To do.
A – Answer these questions about the roasted cabbage post:
(i) Why does the writer buy savoy cabbage?
(ii) What do the outer leaves of the cabbage become when roasted?
(iii) What does the writer always do when at a loss with vegetables?
B – Can you sum up the roasted cabbage post in two sentences?
C – Go on with the roasted cabbage wedge salad post, starting right after its final sentence.

Document passage.
<<<<

Sunday, 6 January 2013 | 75 comments

Roasted cabbage “wedge salad”

I am a bit mulish. I am wary of the Next Big Thing. This time of year, it’s difficult to keep this part of me in check. The lists. I hate all the lists. This Big Thing was cool in 2012, but all these Big Things will be SO IN in 2013. And so on. I am starting to sound like your cantankerous grandpa, so hear me out: We are smarter and more creative than this. I can’t help but think we all need to swallow down a hefty dose of I-don’t-care-what-the-eff-anyone-else-thinks.


We are messy, crazy people running about this world doing tiny, gorgeous things out of necessity or expression or love or nostalgia. We demean those beautiful acts if we let anyone or anything else tell us what to do or eat or be. The writers I love most to read, the cooks about whom I love most to learn, the friends with whom I love most to spend time—they are timelessly interesting because they do their own thing. So: cabbage. There are strong opinions about cabbage out there, whether as its Irish-inspired corned beef accompaniment or in kimchi or as coleslaw. I buy savoy cabbage for the sheer reason that it’s so pretty, the frilly party dress of cabbages, a tight package with come-hither flared edges. After I admire it, though, it tends to languish in my crisper until I have to do something with it. This time around, I did what I always do when at a loss with vegetables: blast them on high heat with a little olive oil and salt.

Magic happens, it turns out, with cabbage: the outer leaves become caramelized and crispy, and the insides become buttery and tender. With a little acidity to balance out the sweet-roasted cabbage, you have a savory side or elegant first course for winter meals. Possibly wedge salads are retro and unfashionable (or are they back in?), and possibly cabbage itself is passé (or is that Brussels sprouts?), but this is easy and good, and that is all I want for 2013.

>>>>

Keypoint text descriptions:
<<<<

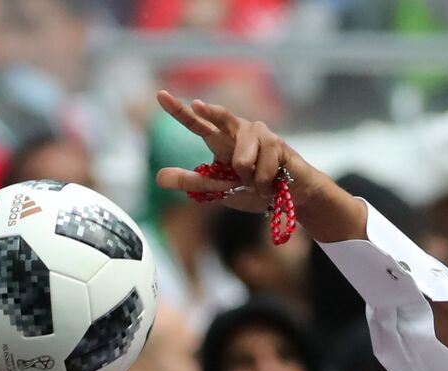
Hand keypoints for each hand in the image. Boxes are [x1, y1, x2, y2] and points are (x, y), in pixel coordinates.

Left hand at [153, 90, 324, 213]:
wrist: (288, 197)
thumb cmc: (253, 189)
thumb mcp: (219, 189)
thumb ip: (192, 181)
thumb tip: (159, 177)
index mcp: (221, 140)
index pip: (196, 124)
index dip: (178, 110)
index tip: (160, 95)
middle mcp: (239, 130)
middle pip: (220, 117)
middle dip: (209, 111)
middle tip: (196, 105)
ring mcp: (259, 134)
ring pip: (241, 162)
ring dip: (249, 181)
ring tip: (258, 183)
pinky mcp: (277, 143)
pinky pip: (261, 172)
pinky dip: (263, 185)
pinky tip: (272, 182)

>>>>

Answers in order.
A –
(i) Because it's so pretty.
(ii) Caramelized and crispy.
(iii) Blasts them on high heat with a little olive oil and salt.

B – The writer distrusts the yearly lists of food trends and admires people who do their own thing, which leads to a dish of savoy cabbage bought for its looks and then roasted on high heat with olive oil and salt. The roasting leaves the outer leaves caramelized and crispy and the insides buttery and tender, and with a little acidity it makes an easy, good side or first course for winter meals.

C –
“If a man does not keep pace with his companions,“ Thoreau quipped, “Perhaps it is because he hears a different drummer. Let him step to the music which he hears, however measured or far away.” Cheers to the new year, friends, I think we’ve got good things in store.

….

 

A quick housekeeping note: I’ve added an FAQ page on the sidebar over there <— if you’re interested. Far from exhaustive, but I tried to collect a growing list of questions that appear in my inbox and answered them here.

 

Roasted cabbage wedge salad

I think savoy cabbage is the prettiest, but this will work with Napa or red cabbage as well, with mild variations in flavor. If a whole roasted cabbage is too much for you (as it is for the two of us), do roast the whole cabbage. Covered and refrigerated, it will be ready throughout the week to include in soups and stir-fries.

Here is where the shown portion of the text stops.